Start of DATASET RECORDS

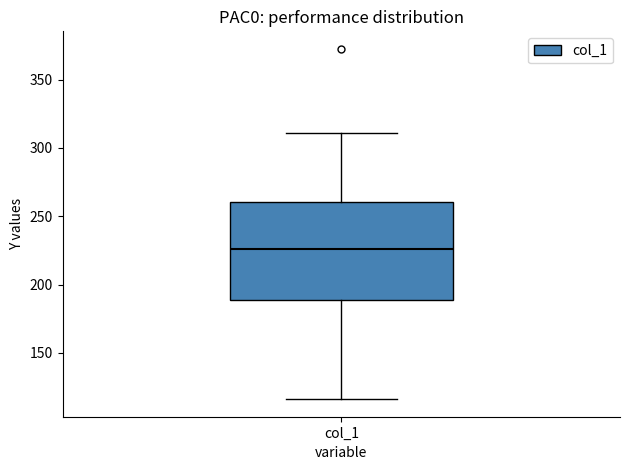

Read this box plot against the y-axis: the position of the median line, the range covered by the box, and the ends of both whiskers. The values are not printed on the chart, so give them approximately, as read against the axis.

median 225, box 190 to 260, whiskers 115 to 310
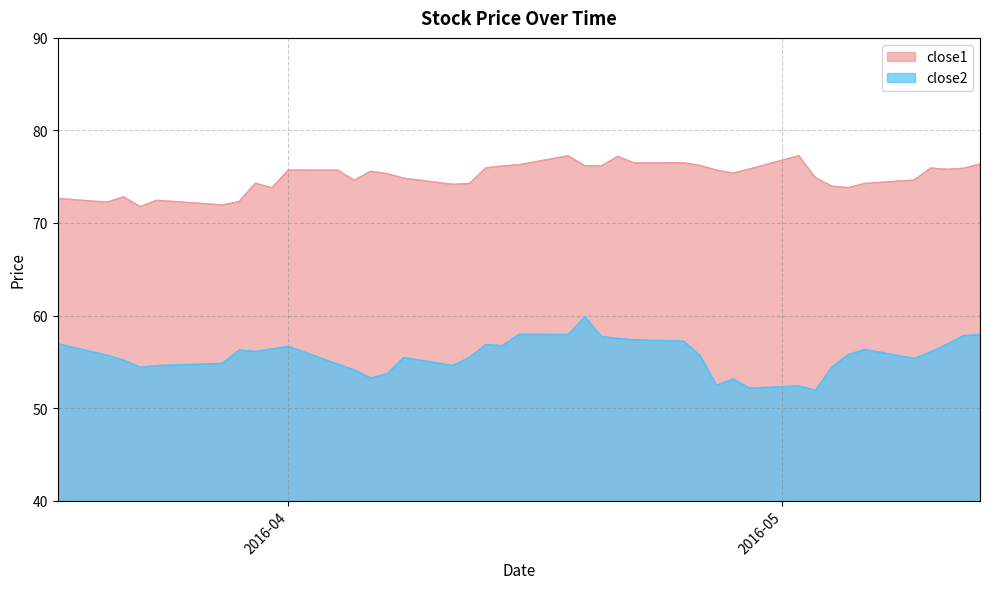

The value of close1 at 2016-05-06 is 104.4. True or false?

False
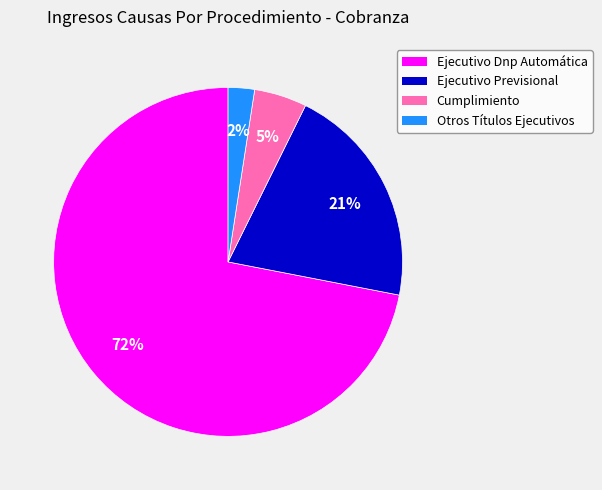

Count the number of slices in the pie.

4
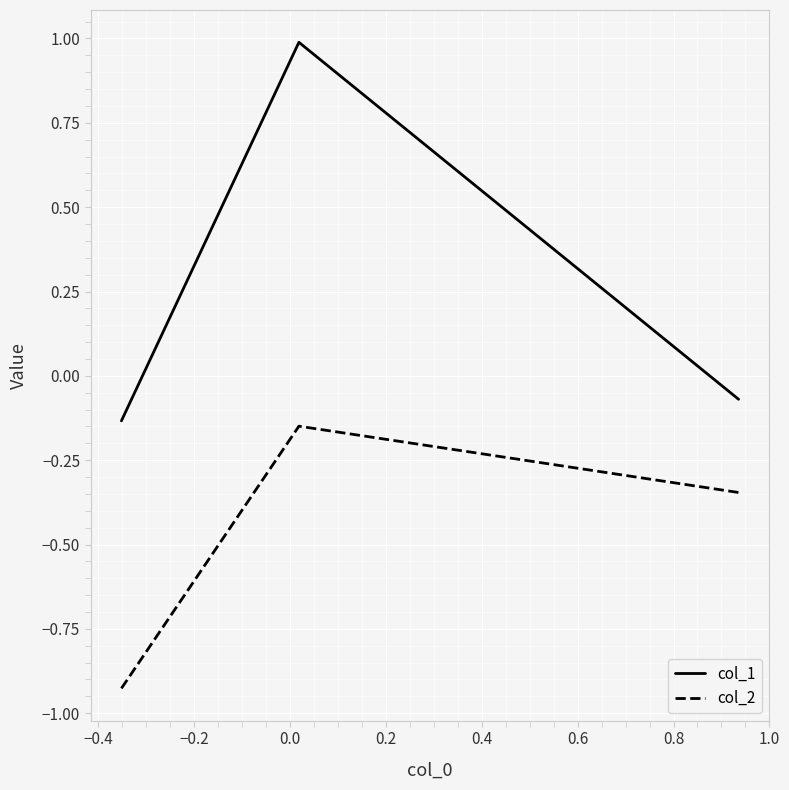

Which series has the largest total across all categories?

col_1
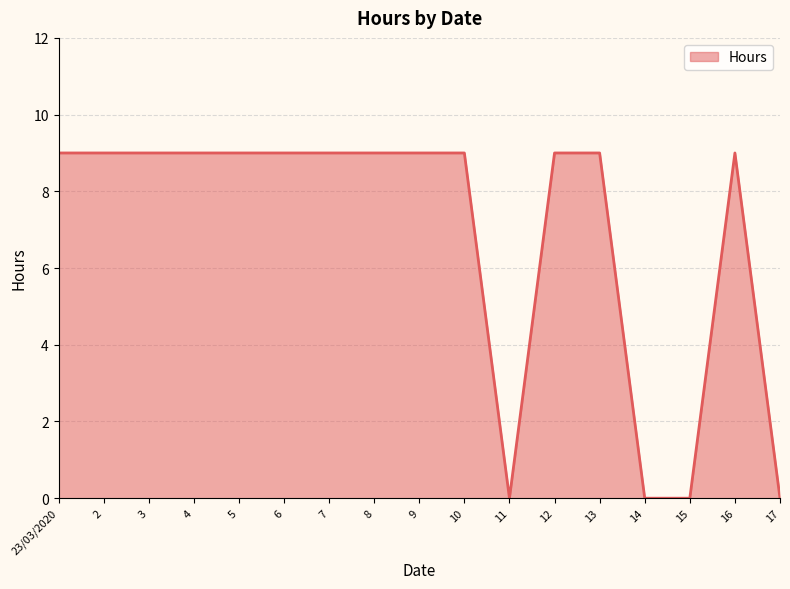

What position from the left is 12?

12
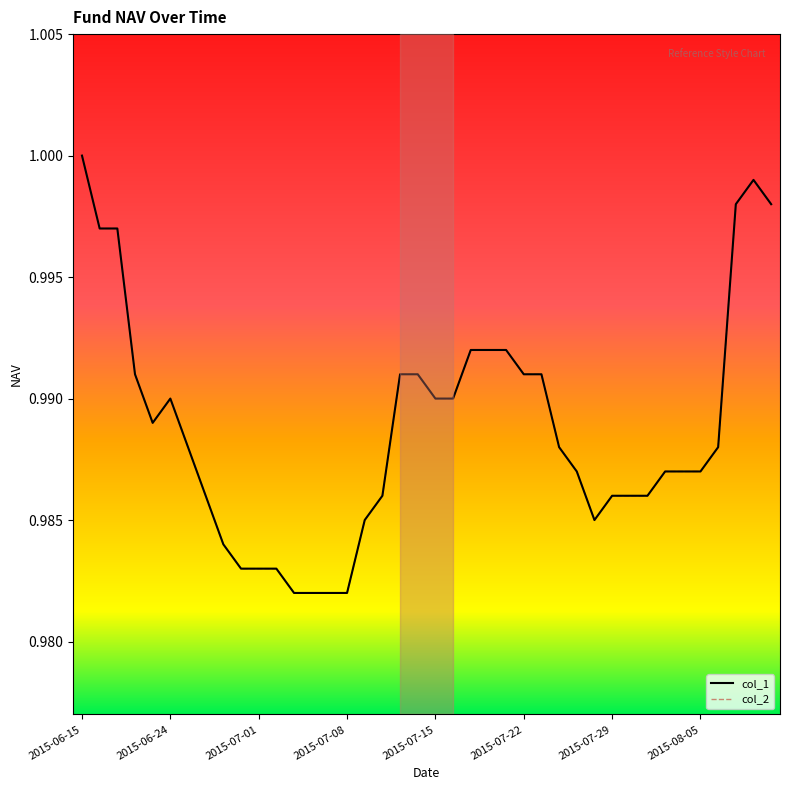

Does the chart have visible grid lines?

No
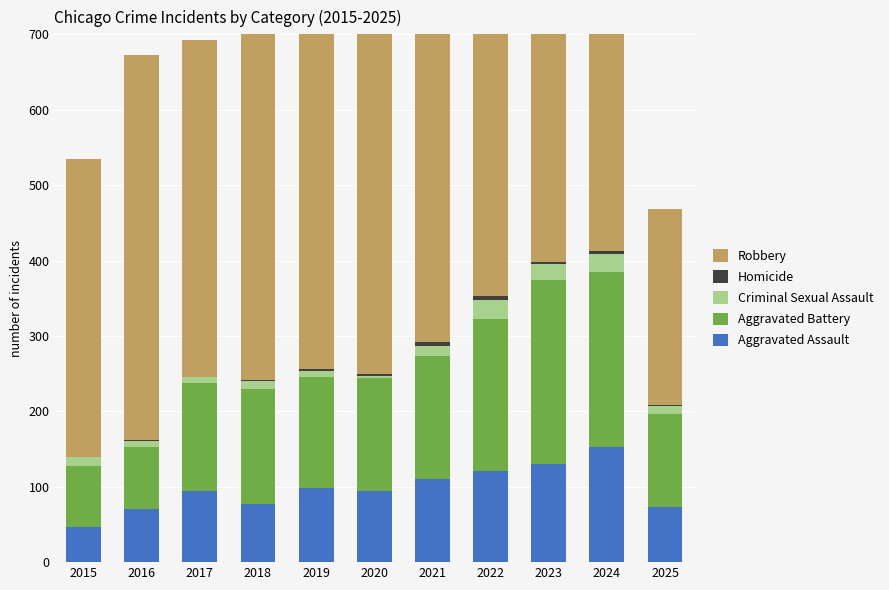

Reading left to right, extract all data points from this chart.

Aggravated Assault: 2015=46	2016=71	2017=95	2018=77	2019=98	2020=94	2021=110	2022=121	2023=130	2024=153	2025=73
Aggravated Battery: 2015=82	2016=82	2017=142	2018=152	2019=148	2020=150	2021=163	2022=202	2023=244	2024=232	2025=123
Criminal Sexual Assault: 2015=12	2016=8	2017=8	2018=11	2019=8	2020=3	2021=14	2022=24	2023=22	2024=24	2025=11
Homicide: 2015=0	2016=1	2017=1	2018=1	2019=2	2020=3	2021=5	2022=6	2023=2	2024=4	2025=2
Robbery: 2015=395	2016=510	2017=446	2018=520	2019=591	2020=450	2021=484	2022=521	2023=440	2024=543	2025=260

End of DATASET RECORDS

**EXERCISE DETAILS:**
Edit the part of the items that opens with the line containing "Which series has" and closes with the line containing "Reading left to", changing "chart" to "graph" and keeping everything else the same. Give only that part, without the pictures.

**SOLUTION TO THE EXERCISE:**
Which series has the largest total across all categories?

col_1

What position from the left is 12?

12

Does the graph have visible grid lines?

No

Reading left to right, extract all data points from this graph.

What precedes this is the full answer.